Followup On Stem Cell Hearth Therapy

Related News: Heart / Cardio News

On August 2, 2005 John McKenzie of ABC "World News Tonight” highlighted the work of Dr. Amit Patel who has demonstrated in clinical trials that patients with severe congestive heart failure who had exhausted all other treatment options showed markedly improved heart function following a procedure in which their own stem cells were deployed directly into the heart by way of four tiny incisions in the chest.

Results in more than 100 patients show that, within just three months after the stem cell injections, patients see a significant improvement in blood flow to the heart. The heart muscle itself actually doubles its ability to squeeze or contract. Estimates suggest that these adult stem cells might help tens of millions of heart patients each year.

While preliminary, the results of a prospective randomized trial indicate that a minimally invasive approach to cell therapy is feasible for the estimated 40 percent of heart failure patients whose disease is unrelated to coronary blockages and who therefore cannot benefit from bypass procedures. Moreover, the experience so far suggests the novel stem-cell approach may be a viable treatment for these and other heart failure patients, reported Dr. Patel, director of clinical cardiac cell therapies at the McGowan Institute.

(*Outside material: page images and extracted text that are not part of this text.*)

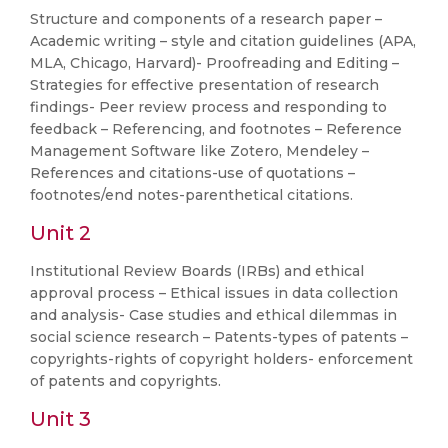
Structure and components of a research paper –
Academic writing – style and citation guidelines (APA,
MLA, Chicago, Harvard)- Proofreading and Editing –
Strategies for effective presentation of research
findings- Peer review process and responding to
feedback – Referencing, and footnotes – Reference
Management Software like Zotero, Mendeley –
References and citations-use of quotations –
footnotes/end notes-parenthetical citations.
Unit 2
Institutional Review Boards (IRBs) and ethical
approval process – Ethical issues in data collection
and analysis- Case studies and ethical dilemmas in
social science research – Patents-types of patents –
copyrights-rights of copyright holders- enforcement
of patents and copyrights.
Unit 3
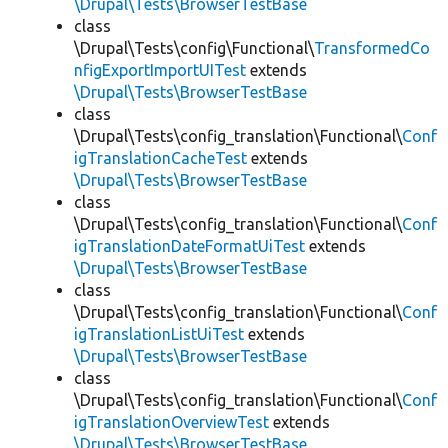
\Drupal\Tests\BrowserTestBase
class
\Drupal\Tests\config\Functional\
TransformedCo
nfigExportImportUITest
extends
\Drupal\Tests\BrowserTestBase
class
\Drupal\Tests\config_translation\Functional\
Conf
igTranslationCacheTest
extends
\Drupal\Tests\BrowserTestBase
class
\Drupal\Tests\config_translation\Functional\
Conf
igTranslationDateFormatUiTest
extends
\Drupal\Tests\BrowserTestBase
class
\Drupal\Tests\config_translation\Functional\
Conf
igTranslationListUiTest
extends
\Drupal\Tests\BrowserTestBase
class
\Drupal\Tests\config_translation\Functional\
Conf
igTranslationOverviewTest
extends
\Drupal\Tests\BrowserTestBase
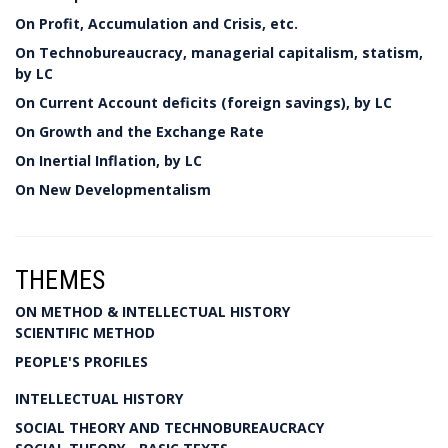
On Profit, Accumulation and Crisis, etc.
On Technobureaucracy, managerial capitalism, statism,
by LC
On Current Account deficits (foreign savings), by LC
On Growth and the Exchange Rate
On Inertial Inflation, by LC
On New Developmentalism
THEMES
ON METHOD & INTELLECTUAL HISTORY
SCIENTIFIC METHOD
PEOPLE'S PROFILES
INTELLECTUAL HISTORY
SOCIAL THEORY AND TECHNOBUREAUCRACY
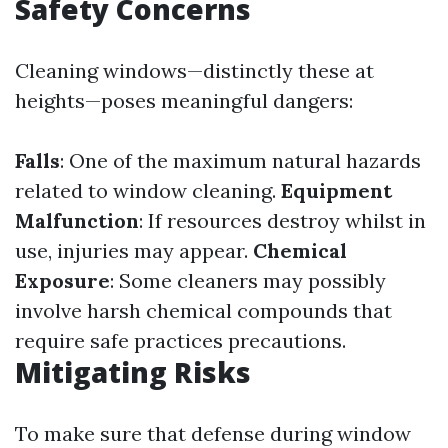
Safety Concerns
Cleaning windows—distinctly these at
heights—poses meaningful dangers:
Falls
: One of the maximum natural hazards
related to window cleaning.
Equipment
Malfunction
: If resources destroy whilst in
use, injuries may appear.
Chemical
Exposure
: Some cleaners may possibly
involve harsh chemical compounds that
require safe practices precautions.
Mitigating Risks
To make sure that defense during window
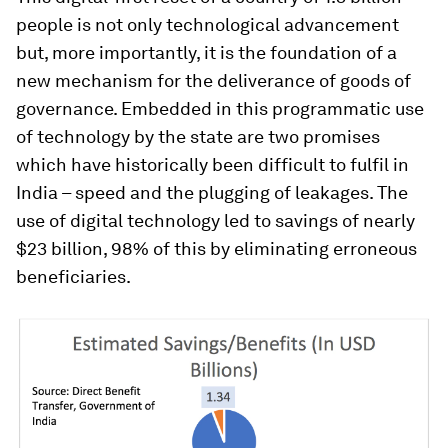
people is not only technological advancement
but, more importantly, it is the foundation of a
new mechanism for the deliverance of goods of
governance. Embedded in this programmatic use
of technology by the state are two promises
which have historically been difficult to fulfil in
India – speed and the plugging of leakages. The
use of digital technology led to savings of nearly
$23 billion, 98% of this by eliminating erroneous
beneficiaries.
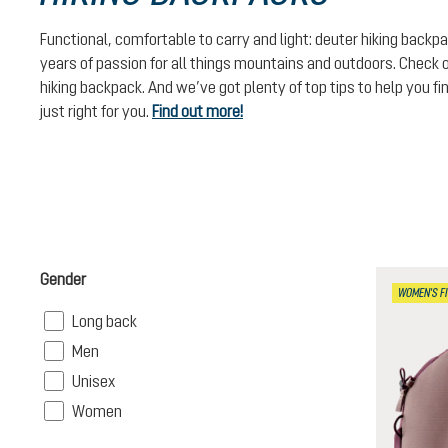
Functional, comfortable to carry and light: deuter hiking backpa
years of passion for all things mountains and outdoors. Check o
hiking backpack. And we’ve got plenty of top tips to help you fi
just right for you.
Find out more!
Gender
WOMEN'S FI
Filter
Long back
Filter
Men
Filter
Unisex
Filter
Women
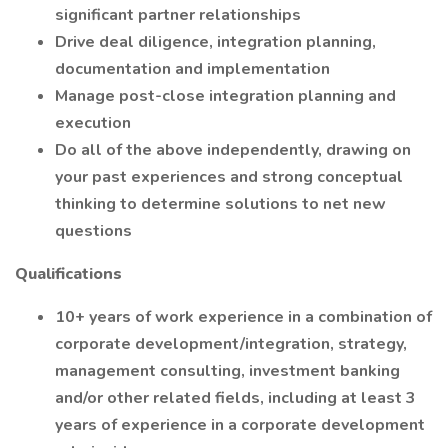
significant partner relationships
Drive deal diligence, integration planning,
documentation and implementation
Manage post-close integration planning and
execution
Do all of the above independently, drawing on
your past experiences and strong conceptual
thinking to determine solutions to net new
questions
Qualifications
10+ years of work experience in a combination of
corporate development/integration, strategy,
management consulting, investment banking
and/or other related fields, including at least 3
years of experience in a corporate development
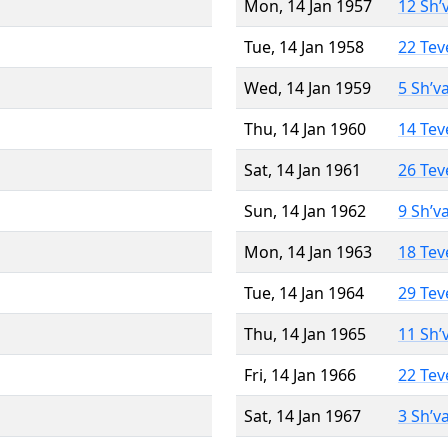
Mon, 14 Jan 1957
12 Sh’
Tue, 14 Jan 1958
22 Tev
Wed, 14 Jan 1959
5 Sh’v
Thu, 14 Jan 1960
14 Tev
Sat, 14 Jan 1961
26 Tev
Sun, 14 Jan 1962
9 Sh’v
Mon, 14 Jan 1963
18 Tev
Tue, 14 Jan 1964
29 Tev
Thu, 14 Jan 1965
11 Sh’
Fri, 14 Jan 1966
22 Tev
Sat, 14 Jan 1967
3 Sh’v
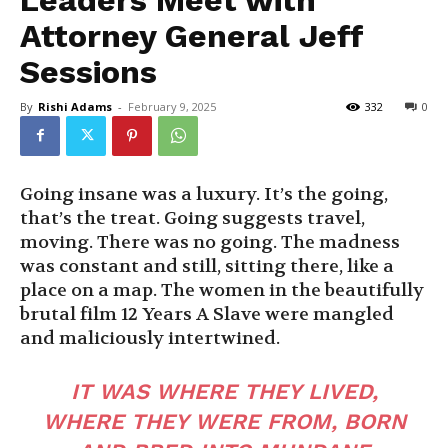
Attorney General Jeff
Sessions
By
Rishi Adams
-
February 9, 2025
332
0
Going insane was a luxury. It’s the going,
that’s the treat. Going suggests travel,
moving. There was no going. The madness
was constant and still, sitting there, like a
place on a map. The women in the beautifully
brutal film 12 Years A Slave were mangled
and maliciously intertwined.
IT WAS WHERE THEY LIVED,
WHERE THEY WERE FROM, BORN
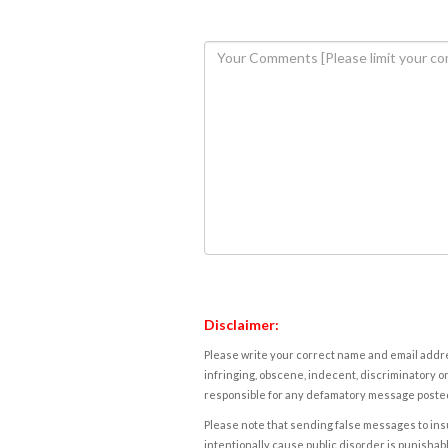
Disclaimer:
Please write your correct name and email addres
infringing, obscene, indecent, discriminatory or
responsible for any defamatory message posted 
Please note that sending false messages to insu
intentionally cause public disorder is punishable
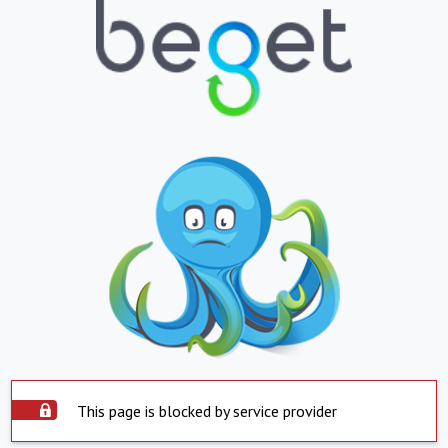
This page is blocked by service provider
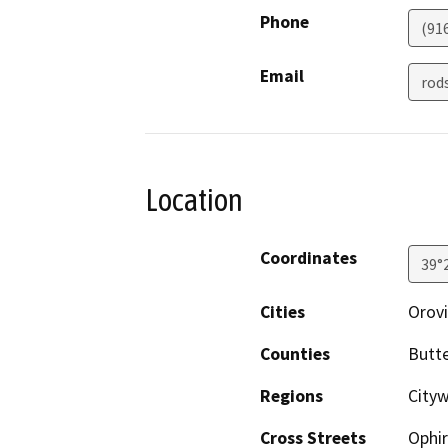
Phone
(91
Email
rod
Location
Coordinates
39°
Cities
Orovi
Counties
Butt
Regions
Cityw
Cross Streets
Ophi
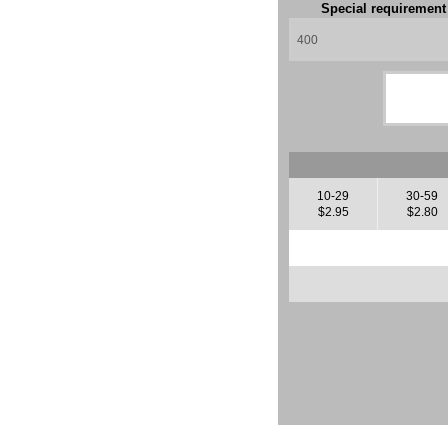
Special requiremen
10-29
30-59
$2.95
$2.80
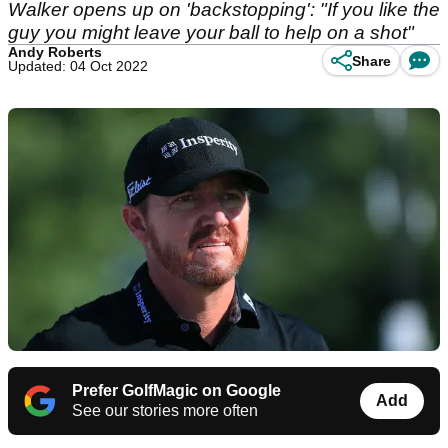
Walker opens up on 'backstopping': "If you like the
guy you might leave your ball to help on a shot"
Andy Roberts
Share
Updated: 04 Oct 2022
Prefer GolfMagic on Google
Add
See our stories more often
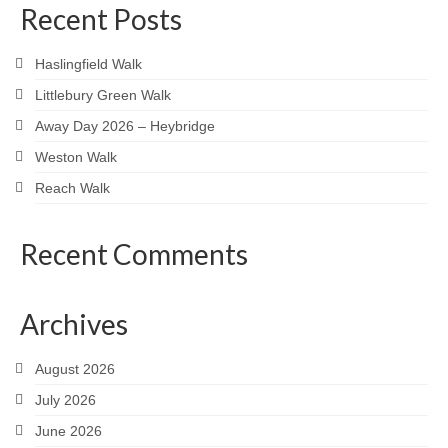
Recent Posts
Haslingfield Walk
Littlebury Green Walk
Away Day 2026 – Heybridge
Weston Walk
Reach Walk
Recent Comments
Archives
August 2026
July 2026
June 2026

All 30 patients enrolled had severe heart failure (New York Heart Association heart failure classifications III and IV) with ejection fraction rates of less than 35 percent. Ejection fraction is a standard measure of heart function and is determined by the total amount of blood that the left ventricle pumps out per heart beat. A patient with good heart function has an ejection fraction of at least 55 percent.

Patients were scheduled to undergo the minimally invasive procedure but were unaware whether they would receive their own bone marrow stem cells or their own serum. Regardless, while under general anesthesia, each patient had bone marrow harvested from their hipbones. The cells believed to have the greatest therapeutic benefit, CD34+ cells, were isolated from the bone marrow and either injected into the hearts of patients randomized for therapy or placed in frozen storage if the patients were randomized to the control group. These patients received the same number of injections into the heart - about 25 to 30 - as the patients in the treatment group but instead of containing their stem cells, the injections were loaded with their serum. Neither group experienced any significant side effects or complications, including abnormal heart rhythms, which had been associated with other stem cell trials.

With a six-month follow-up period now complete, the patients who had been randomized to receive the placebo treatment are now eligible to receive their own bone-marrow stem cells that had been kept frozen.

Last April, Dr. Patel reported the results of a trial looking at stem cell therapy given in conjunction with beating-heart bypass surgery for patients whose hearts were damaged by heart attack or chronic coronary disease. That study involving 20 patients also demonstrated the potential benefits of using a patient’s own bone marrow-derived stem cells to treat their ischemic heart disease.

Dr. Patel conducted his initial trials outside of the United States. He and his colleagues now have U.S. Food and Drug Administration approval to conduct a trial at the University of Pittsburgh that would involve giving stem cells to patients who are being implanted with heart assist devices.